L'enquête du HCP met en évidence la vulnérabilité de la population âgée. Faiblesse du système de retraite, manque de couverture médicale...une situation qui risque de peser lourd sur l'équilibre socio-économique du pays.
Triste contat. Le Haut commissariat au plan a présenté hier à Rabat les résultats de l'enquête nationale menée en 2006 auprès de 3.000 personnes âgées de 60 ans et plus. Les chiffres et les données rendus publics sont même alarmants, une situation qui n'augure rien d'exaltant d'ici 2030, année à laquelle l'effectif des personnes âgées est estimé, selon les projections du HCP, à 5,8 millions, soit 15,4% de la population totale, aul ieu de 8% en 2006. Quel est le profil de cette population et quelle place occupe-t-elle actuellement dans le paysage social marocain? L'étude, réalisée pour évaluer le poids de ce pan de la société sur l'équilibre socio-économique du pays, révèle que 52,4% de cette population résident en milieu urbain. Les femmes représentent 52,2% contre 47,8%d'hommes.L'analphabétisme est encore très répandu chez les Marocains et Marocaines âgées.
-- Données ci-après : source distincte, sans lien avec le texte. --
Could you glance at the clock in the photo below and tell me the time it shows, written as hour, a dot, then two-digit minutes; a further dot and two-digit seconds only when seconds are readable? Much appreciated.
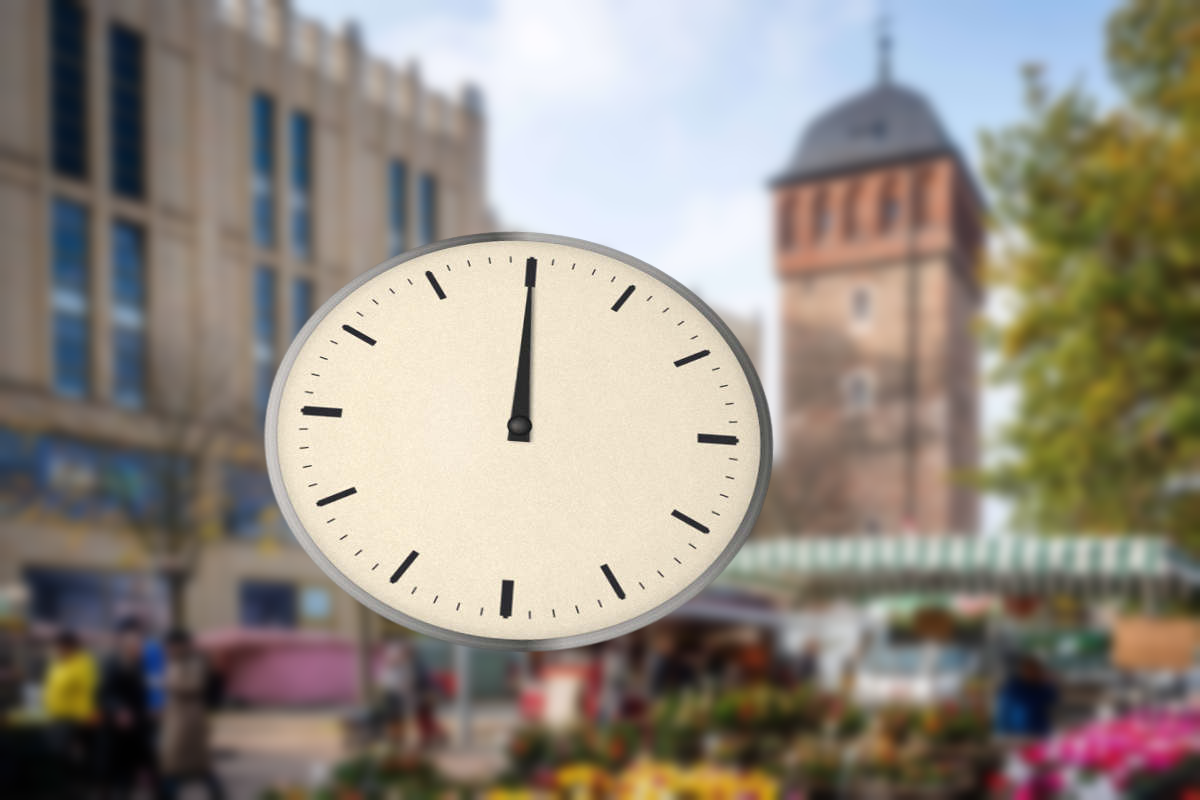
12.00
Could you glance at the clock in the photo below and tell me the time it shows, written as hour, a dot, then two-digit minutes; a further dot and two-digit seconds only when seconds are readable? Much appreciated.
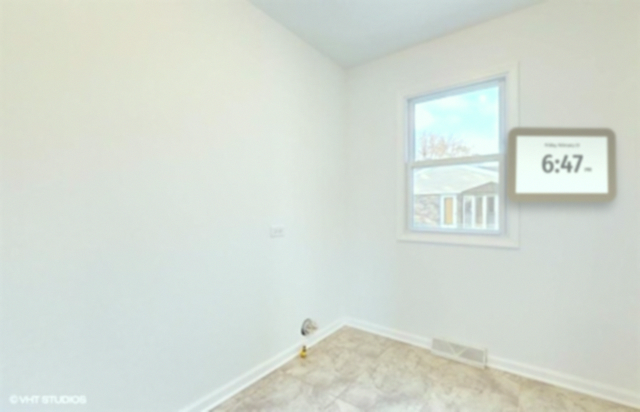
6.47
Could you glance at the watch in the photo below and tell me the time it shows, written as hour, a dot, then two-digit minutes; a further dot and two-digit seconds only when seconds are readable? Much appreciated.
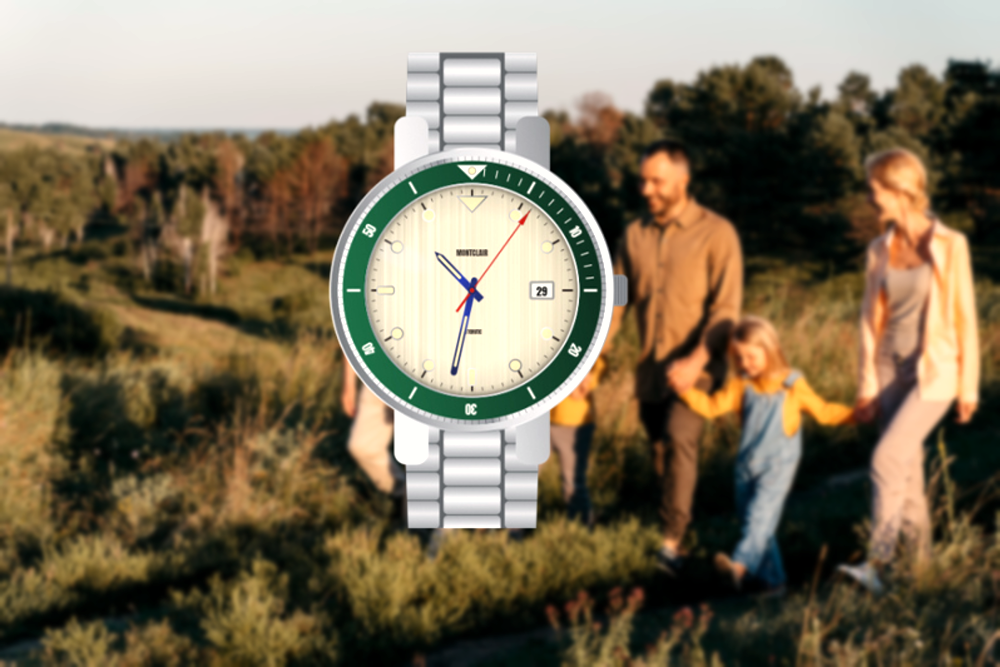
10.32.06
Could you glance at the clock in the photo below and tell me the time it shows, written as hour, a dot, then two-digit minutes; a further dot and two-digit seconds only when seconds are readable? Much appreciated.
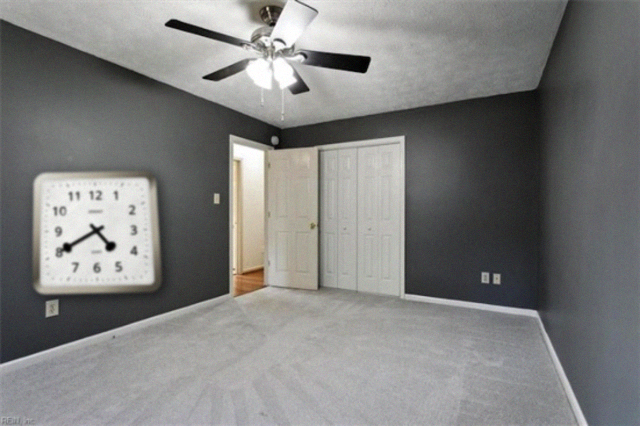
4.40
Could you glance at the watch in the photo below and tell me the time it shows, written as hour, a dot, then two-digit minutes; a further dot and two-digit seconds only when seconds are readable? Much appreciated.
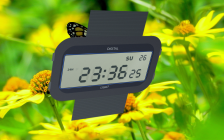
23.36.25
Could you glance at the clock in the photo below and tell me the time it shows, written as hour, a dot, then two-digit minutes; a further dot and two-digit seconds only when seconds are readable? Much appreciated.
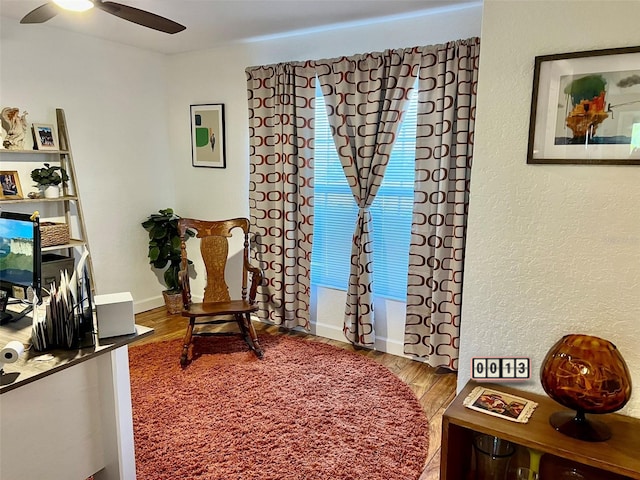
0.13
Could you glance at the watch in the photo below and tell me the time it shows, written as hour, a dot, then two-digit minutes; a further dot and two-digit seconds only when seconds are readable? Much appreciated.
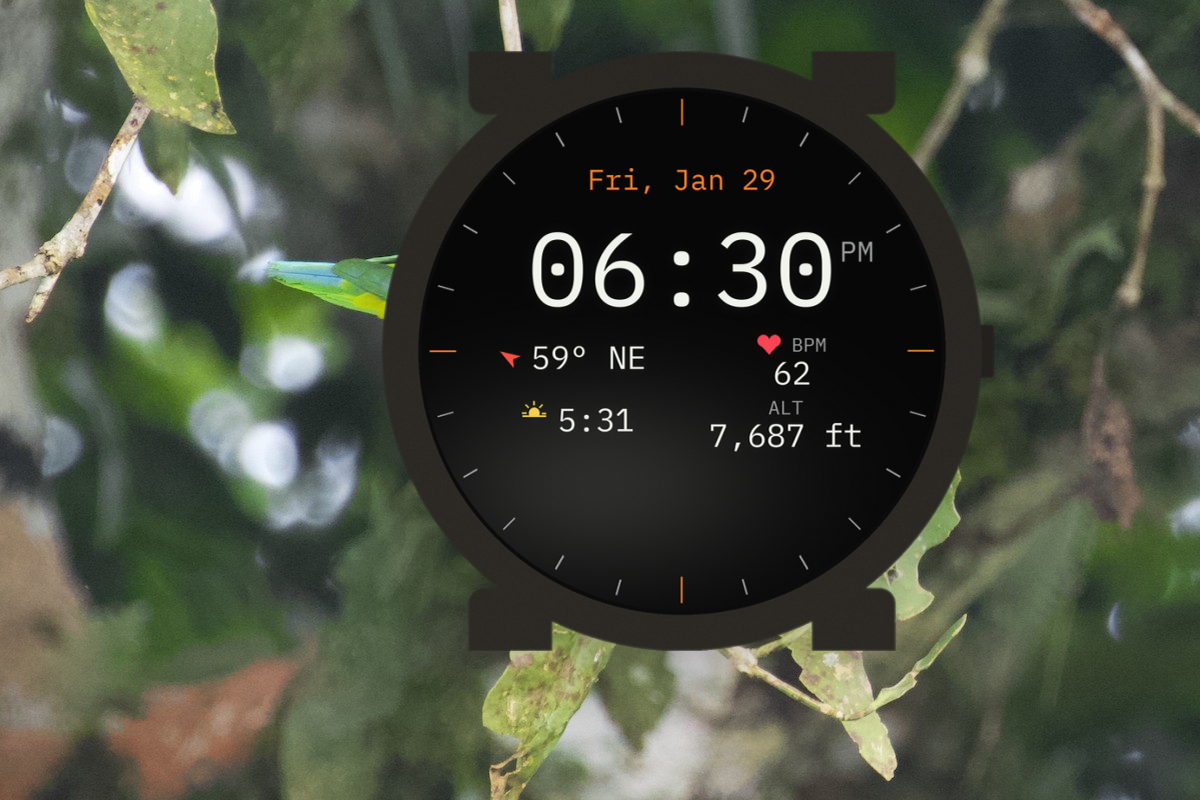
6.30
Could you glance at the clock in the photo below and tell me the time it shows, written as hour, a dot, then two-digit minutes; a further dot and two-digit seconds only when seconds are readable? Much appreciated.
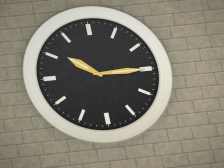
10.15
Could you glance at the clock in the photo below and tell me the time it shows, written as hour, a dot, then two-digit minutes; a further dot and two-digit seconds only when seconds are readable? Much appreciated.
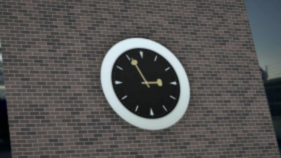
2.56
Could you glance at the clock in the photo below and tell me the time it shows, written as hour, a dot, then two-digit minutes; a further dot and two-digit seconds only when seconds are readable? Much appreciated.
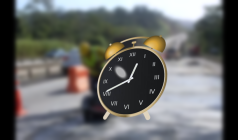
12.41
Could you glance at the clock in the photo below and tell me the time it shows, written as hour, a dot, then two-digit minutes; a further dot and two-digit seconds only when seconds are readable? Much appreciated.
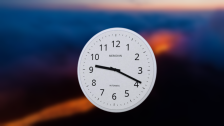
9.19
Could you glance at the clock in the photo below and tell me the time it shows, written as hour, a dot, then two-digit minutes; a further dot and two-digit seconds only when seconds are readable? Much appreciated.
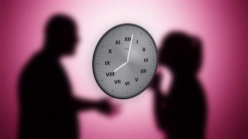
8.02
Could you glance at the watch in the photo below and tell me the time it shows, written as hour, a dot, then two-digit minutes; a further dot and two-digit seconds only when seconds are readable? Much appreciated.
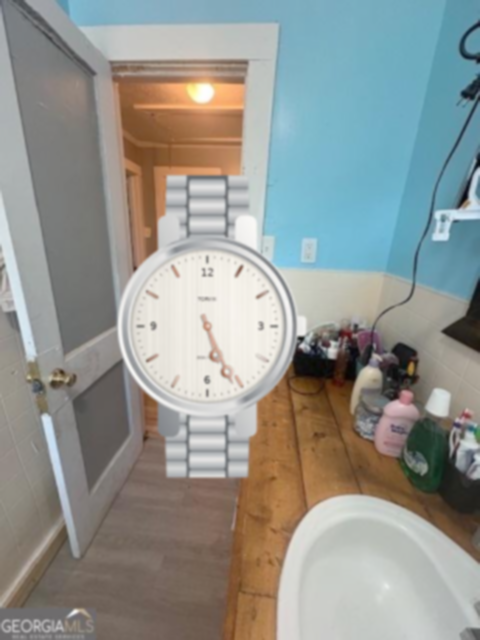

Malgré les efforts d'alphabétisation déployés par le Maroc en faveur des adultes, 83% des personnes âgées ne savent ni lire ni écrire. La majorité de ces personnes (92%) est issue du milieu rural et les femmes sont les plus touchées avec 94,5%. Pis encore. 50% de ceux qui auront plus de 60 ans en 2030 n'ont aujourd'hui aucun niveau d'instruction.
Une situation qui risque de peser lourd sur les indicateurs de développement du Maroc. Par ailleurs, il ressort de l'étude que les hommes âgés se marient, même à un âge très avancé, avec des femmes beaucoup plus jeunes et se remarient plus que les femmes. 90,1 % ont encore leur conjointe parmi les 70-74 ans et 83,3 % parmi les 75 ans et plus. En revanche, les femmes finissent leur vie plus fréquemment seules en tant que veuves. 60,3% des femmes âgées entre 70 et 74 ans souffrent de cette situation. Par ailleurs, selon le département d'Ahmed Lahlimi, la santé de nos «vieux» et «vieilles» est très inquiétante. La majorité souffre de maladies chroniques nécessitant un traitement prolongé. Faute de moyens financiers, 62,8% des femmes et 55,1% des hommes malades n'accèdent pas aux soins de santé. Le manque de couverture médicale aggrave leur situation précaire. 86,7% des personnes âgées n'ont aucune couverture médicale, dont 77,6% dans l'urbain et 96,8% dans le rural. L'enquête confirme également la faible couverture par le régime de retraite. Alors que la couverture sociale des personnes âgées s'étend à toute la population dans certains pays développés, de nombreuses franges en sont exclues dans les pays en développement, se limitant, principalement,à une partie des ex-salariés et leur famille. Selon les données de l'enquête, 16,l%des Marocains de 60 ans et plus ont déclaré recevoir une pension de retraite. Les femmes sont les plus pénalisées par ce système. A peine 3% de femmes en bénéficient contre 30,4% des hommes.
Face au faible rôle des institutions spécialisées de protection sociale, la majorité des Marocains âgés sont pris en charge par la famille. 77,5% de cette population reçoivent une aide matérielle de leurs proches, notamment de leurs enfants. Cependant, les enquêteurs soulignent que la solidarité familiale n'est plus à sens unique. Les personnes âgées aident également à leur tour la famille : 46,9% de personnes sont plutôt des pourvoyeuses d'aides, en espèce ou en nature, avec 65,9% pour les hommes et 29,5% pour les femmes. 60,6% des femmes âgées participent aux travaux domestiques. En somme, ces données mettent en évidence la fragilité de cette population. Le HCP souligne l'urgence de mettre en œuvre dès à présent, des politiques de nature à faciliter la transition vers une société vieillissante où vivent plusieurs générations, ayant chacune la place qui lui revient. Sachant que la proportion des moins de 15 ans passerait de 31% en 2004 à 24,1% en 2020 pour chuter à près de 20,9% à l'horizon 2030, Ahmed Lahlimi recommande de renforcer l'investissement dans l'éducation-formation pour favoriser l'insertion des jeunes dans le marché de l'emploi. A noter que les personnes considérées comme jeunes aujourd'hui seront des vieux en 2030. Pour Ahmed Lahlimi, la solidarité familiale ne doit pas se substituer à l'action publique.